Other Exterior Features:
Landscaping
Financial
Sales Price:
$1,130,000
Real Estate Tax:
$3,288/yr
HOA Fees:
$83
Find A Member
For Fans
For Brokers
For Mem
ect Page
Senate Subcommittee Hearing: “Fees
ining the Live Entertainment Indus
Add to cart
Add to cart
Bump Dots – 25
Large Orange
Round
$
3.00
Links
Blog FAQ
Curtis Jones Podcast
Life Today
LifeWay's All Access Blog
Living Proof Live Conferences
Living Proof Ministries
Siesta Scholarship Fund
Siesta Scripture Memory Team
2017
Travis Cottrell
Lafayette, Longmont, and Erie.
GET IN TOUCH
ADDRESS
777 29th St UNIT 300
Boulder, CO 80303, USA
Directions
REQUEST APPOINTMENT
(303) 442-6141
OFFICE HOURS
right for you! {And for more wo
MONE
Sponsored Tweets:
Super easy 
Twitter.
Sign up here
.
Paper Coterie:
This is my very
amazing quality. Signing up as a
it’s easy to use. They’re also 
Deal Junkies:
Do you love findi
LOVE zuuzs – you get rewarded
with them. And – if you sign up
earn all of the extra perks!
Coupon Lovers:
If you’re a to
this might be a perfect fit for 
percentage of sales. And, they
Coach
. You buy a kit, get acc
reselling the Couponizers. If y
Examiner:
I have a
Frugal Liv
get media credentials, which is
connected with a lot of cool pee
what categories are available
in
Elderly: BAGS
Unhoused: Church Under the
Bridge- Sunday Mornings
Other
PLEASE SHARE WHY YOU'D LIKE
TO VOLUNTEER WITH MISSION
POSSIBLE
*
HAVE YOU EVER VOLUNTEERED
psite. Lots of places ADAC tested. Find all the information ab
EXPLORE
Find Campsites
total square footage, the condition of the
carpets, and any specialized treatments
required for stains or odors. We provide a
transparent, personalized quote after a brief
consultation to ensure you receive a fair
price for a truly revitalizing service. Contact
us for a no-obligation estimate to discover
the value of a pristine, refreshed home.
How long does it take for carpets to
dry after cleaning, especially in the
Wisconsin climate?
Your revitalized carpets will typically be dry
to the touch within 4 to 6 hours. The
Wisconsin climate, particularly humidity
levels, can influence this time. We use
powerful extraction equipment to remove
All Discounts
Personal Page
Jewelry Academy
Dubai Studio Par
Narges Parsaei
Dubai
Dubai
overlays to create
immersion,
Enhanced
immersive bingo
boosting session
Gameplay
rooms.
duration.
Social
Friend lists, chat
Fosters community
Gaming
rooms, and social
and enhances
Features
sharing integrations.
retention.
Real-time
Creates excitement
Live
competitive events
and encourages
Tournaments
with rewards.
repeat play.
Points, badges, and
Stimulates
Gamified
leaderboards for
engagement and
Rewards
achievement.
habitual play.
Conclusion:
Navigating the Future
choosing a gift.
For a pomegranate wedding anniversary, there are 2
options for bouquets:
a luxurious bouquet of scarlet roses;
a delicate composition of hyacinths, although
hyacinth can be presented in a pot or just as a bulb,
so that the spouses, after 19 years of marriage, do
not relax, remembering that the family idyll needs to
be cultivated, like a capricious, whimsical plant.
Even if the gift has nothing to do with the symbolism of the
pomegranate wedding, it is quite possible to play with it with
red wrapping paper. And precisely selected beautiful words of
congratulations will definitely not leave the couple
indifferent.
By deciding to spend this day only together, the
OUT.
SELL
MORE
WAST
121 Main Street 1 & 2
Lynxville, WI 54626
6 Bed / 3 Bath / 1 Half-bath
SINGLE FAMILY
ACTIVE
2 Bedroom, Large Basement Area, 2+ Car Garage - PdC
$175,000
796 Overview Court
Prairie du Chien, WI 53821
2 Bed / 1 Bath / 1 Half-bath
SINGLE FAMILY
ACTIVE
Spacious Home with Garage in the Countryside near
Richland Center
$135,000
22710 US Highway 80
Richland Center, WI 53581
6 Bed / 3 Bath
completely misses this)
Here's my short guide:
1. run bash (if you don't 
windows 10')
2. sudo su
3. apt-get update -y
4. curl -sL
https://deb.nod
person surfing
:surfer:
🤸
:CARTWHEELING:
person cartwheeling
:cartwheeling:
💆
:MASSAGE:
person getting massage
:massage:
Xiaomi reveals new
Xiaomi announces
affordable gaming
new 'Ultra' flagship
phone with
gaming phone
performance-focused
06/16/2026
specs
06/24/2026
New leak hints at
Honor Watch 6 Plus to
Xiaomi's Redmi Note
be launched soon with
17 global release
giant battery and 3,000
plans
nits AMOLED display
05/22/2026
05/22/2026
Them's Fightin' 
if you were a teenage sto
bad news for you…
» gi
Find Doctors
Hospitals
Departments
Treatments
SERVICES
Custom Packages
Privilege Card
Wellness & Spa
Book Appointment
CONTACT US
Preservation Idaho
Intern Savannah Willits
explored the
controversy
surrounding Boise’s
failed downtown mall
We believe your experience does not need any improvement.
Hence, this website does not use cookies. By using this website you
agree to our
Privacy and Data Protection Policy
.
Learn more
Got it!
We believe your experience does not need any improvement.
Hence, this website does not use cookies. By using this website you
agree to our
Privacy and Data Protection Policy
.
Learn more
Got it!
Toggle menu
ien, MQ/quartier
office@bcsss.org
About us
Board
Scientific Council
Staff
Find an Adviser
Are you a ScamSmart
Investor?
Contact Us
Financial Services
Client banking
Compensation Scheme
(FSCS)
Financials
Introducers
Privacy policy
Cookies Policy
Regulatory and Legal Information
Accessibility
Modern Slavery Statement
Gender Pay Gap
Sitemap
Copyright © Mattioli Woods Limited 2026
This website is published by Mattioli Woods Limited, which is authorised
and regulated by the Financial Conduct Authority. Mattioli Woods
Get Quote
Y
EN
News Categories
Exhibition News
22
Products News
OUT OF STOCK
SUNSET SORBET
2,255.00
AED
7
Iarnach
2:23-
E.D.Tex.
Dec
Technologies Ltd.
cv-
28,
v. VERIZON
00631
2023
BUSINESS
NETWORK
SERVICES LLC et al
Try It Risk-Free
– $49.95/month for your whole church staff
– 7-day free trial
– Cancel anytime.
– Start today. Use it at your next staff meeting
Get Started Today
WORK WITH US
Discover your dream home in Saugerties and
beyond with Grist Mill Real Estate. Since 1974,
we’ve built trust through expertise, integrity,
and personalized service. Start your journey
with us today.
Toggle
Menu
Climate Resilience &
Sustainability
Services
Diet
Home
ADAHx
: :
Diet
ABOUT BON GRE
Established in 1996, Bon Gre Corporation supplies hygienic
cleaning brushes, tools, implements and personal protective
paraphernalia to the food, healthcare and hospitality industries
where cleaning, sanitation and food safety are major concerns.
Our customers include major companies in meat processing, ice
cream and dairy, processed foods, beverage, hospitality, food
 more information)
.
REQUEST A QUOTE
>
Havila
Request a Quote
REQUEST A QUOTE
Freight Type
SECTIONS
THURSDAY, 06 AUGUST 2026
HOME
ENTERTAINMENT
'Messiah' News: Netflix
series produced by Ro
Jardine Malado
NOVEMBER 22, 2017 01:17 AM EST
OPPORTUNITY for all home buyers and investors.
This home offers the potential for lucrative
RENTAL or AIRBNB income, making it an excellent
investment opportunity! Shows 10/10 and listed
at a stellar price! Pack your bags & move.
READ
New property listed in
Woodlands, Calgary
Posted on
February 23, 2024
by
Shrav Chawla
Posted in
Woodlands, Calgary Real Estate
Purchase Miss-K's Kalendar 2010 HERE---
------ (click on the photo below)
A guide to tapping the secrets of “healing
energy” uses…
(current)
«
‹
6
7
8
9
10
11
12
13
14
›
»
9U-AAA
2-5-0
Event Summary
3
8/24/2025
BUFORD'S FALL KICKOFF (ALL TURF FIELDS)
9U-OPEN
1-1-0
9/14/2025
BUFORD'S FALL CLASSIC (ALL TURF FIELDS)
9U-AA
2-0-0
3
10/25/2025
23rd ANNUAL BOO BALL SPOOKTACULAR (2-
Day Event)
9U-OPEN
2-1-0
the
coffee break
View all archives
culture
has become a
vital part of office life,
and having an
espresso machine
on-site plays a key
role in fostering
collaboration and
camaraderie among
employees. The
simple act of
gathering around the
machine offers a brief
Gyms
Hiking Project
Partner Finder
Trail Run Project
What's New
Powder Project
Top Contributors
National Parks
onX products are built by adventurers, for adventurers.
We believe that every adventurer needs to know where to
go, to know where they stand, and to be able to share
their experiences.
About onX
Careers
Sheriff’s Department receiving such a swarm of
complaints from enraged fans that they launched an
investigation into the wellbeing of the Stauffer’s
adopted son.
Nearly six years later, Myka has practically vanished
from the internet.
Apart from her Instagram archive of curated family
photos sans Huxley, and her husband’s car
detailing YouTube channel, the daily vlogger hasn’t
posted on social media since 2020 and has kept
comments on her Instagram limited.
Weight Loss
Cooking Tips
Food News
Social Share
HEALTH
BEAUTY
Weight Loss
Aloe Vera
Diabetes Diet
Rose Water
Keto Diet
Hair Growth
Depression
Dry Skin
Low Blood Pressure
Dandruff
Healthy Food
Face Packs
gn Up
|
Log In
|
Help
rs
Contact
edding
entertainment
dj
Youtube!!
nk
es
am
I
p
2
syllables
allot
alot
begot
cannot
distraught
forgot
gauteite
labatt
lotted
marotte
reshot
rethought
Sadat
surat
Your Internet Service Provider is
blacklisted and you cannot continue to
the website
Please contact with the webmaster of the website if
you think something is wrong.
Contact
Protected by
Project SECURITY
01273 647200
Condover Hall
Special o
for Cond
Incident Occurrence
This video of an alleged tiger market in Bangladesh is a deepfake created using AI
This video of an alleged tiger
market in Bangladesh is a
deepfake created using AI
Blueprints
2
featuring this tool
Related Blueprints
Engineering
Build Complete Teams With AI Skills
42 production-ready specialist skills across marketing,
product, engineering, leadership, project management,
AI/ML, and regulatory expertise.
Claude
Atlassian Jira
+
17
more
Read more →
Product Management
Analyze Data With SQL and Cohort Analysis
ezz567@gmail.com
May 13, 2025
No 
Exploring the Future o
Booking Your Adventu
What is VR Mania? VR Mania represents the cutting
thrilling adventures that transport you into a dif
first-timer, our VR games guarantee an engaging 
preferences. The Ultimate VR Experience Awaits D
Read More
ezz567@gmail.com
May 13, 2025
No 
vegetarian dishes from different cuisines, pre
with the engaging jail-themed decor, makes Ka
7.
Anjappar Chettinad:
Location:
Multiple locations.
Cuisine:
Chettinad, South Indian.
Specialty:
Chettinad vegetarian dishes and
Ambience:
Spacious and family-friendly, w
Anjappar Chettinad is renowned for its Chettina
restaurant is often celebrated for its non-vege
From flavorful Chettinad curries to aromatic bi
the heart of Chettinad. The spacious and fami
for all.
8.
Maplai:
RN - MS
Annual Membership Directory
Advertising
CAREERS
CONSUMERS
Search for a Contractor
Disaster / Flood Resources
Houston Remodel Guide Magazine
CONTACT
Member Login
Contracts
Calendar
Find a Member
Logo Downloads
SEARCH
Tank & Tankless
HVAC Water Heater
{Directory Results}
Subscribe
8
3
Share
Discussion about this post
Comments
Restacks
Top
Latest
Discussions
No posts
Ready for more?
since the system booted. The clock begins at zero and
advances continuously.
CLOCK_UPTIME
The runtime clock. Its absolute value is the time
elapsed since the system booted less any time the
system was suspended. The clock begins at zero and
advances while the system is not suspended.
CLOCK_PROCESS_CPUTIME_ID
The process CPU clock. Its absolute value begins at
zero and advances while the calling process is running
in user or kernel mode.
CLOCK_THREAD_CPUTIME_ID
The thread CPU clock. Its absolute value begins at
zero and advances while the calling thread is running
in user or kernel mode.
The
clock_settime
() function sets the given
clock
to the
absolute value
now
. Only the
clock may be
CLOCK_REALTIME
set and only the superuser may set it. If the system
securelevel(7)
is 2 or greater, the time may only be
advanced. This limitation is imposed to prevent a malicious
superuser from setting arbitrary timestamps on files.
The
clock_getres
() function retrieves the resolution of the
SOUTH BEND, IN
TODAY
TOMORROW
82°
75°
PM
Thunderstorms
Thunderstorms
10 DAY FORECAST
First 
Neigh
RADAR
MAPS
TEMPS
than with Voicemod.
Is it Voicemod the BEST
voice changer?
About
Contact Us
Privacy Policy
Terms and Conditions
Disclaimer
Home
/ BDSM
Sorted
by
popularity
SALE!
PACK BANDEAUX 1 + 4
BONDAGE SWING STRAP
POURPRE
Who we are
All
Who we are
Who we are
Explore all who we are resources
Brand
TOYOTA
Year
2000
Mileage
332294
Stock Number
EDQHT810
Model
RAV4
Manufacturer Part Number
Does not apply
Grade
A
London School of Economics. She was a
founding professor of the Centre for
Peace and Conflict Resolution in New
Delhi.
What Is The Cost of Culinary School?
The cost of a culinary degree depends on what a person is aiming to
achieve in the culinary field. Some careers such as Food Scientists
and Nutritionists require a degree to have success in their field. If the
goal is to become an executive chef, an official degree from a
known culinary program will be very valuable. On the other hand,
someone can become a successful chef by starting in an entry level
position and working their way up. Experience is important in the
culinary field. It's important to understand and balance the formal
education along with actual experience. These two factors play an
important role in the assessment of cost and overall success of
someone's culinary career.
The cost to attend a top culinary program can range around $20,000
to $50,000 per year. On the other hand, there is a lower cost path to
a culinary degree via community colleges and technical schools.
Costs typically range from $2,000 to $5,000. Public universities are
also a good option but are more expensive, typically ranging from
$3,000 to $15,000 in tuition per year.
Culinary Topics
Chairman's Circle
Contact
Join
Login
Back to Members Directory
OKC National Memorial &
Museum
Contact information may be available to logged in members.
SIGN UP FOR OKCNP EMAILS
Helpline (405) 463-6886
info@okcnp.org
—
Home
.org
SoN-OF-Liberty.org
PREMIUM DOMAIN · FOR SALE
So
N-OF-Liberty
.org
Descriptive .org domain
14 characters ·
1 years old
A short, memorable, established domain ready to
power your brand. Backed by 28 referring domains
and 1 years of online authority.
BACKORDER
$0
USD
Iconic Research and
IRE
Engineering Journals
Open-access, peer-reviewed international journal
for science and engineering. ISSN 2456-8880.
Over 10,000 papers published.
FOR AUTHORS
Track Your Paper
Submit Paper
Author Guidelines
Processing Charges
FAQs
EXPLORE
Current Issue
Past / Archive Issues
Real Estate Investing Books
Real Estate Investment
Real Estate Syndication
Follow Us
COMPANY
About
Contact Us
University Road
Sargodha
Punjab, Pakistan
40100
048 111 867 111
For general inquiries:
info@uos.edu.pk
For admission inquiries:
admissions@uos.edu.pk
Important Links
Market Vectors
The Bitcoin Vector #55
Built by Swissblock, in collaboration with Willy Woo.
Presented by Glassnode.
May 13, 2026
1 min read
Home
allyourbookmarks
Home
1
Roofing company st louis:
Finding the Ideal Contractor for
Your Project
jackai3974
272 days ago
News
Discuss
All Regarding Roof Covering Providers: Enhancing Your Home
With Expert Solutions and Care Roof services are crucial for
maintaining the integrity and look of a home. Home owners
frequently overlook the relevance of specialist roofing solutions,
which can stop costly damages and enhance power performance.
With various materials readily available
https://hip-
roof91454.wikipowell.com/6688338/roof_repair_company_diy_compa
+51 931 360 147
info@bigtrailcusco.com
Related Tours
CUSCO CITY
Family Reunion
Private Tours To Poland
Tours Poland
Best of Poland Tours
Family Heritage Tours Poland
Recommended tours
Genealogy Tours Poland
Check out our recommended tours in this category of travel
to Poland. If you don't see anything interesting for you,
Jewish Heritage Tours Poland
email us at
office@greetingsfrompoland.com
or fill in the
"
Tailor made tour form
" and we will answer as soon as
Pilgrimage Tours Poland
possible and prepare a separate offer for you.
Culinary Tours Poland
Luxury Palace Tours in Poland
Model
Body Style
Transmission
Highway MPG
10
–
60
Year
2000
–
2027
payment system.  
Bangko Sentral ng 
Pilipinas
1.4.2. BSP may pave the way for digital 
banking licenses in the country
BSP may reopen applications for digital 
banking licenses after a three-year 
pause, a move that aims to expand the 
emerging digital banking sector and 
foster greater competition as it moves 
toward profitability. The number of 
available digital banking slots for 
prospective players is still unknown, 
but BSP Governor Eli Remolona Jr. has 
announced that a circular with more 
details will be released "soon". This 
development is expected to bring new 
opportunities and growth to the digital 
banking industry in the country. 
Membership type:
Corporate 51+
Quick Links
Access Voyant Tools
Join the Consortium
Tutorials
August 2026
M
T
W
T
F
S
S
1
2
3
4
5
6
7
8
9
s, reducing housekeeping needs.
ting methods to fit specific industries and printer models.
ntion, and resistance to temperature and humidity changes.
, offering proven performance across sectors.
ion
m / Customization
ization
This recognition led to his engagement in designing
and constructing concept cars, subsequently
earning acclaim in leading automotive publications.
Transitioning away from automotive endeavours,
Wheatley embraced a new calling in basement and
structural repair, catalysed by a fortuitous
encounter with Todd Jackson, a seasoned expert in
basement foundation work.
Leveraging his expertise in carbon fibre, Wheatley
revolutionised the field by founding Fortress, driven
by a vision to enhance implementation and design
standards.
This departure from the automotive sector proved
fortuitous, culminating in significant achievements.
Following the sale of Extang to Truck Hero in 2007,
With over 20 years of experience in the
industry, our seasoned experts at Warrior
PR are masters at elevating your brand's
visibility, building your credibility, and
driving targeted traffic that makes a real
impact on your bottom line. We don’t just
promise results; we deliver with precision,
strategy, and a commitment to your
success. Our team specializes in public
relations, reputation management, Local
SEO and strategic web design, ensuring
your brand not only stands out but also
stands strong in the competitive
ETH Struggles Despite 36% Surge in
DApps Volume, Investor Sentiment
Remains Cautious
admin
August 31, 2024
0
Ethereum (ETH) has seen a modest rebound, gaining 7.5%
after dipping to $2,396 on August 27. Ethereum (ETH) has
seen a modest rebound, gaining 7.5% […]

══════

● **Exercise goal**
Reproduce the records above line by line, without any change, up to and including the line that holds "amazing quality. Signing up as a".

● **Exercise solution**
Other Exterior Features:
Landscaping
Financial
Sales Price:
$1,130,000
Real Estate Tax:
$3,288/yr
HOA Fees:
$83
Find A Member
For Fans
For Brokers
For Mem
ect Page
Senate Subcommittee Hearing: “Fees
ining the Live Entertainment Indus
Add to cart
Add to cart
Bump Dots – 25
Large Orange
Round
$
3.00
Links
Blog FAQ
Curtis Jones Podcast
Life Today
LifeWay's All Access Blog
Living Proof Live Conferences
Living Proof Ministries
Siesta Scholarship Fund
Siesta Scripture Memory Team
2017
Travis Cottrell
Lafayette, Longmont, and Erie.
GET IN TOUCH
ADDRESS
777 29th St UNIT 300
Boulder, CO 80303, USA
Directions
REQUEST APPOINTMENT
(303) 442-6141
OFFICE HOURS
right for you! {And for more wo
MONE
Sponsored Tweets:
Super easy 
Twitter.
Sign up here
.
Paper Coterie:
This is my very
amazing quality. Signing up as a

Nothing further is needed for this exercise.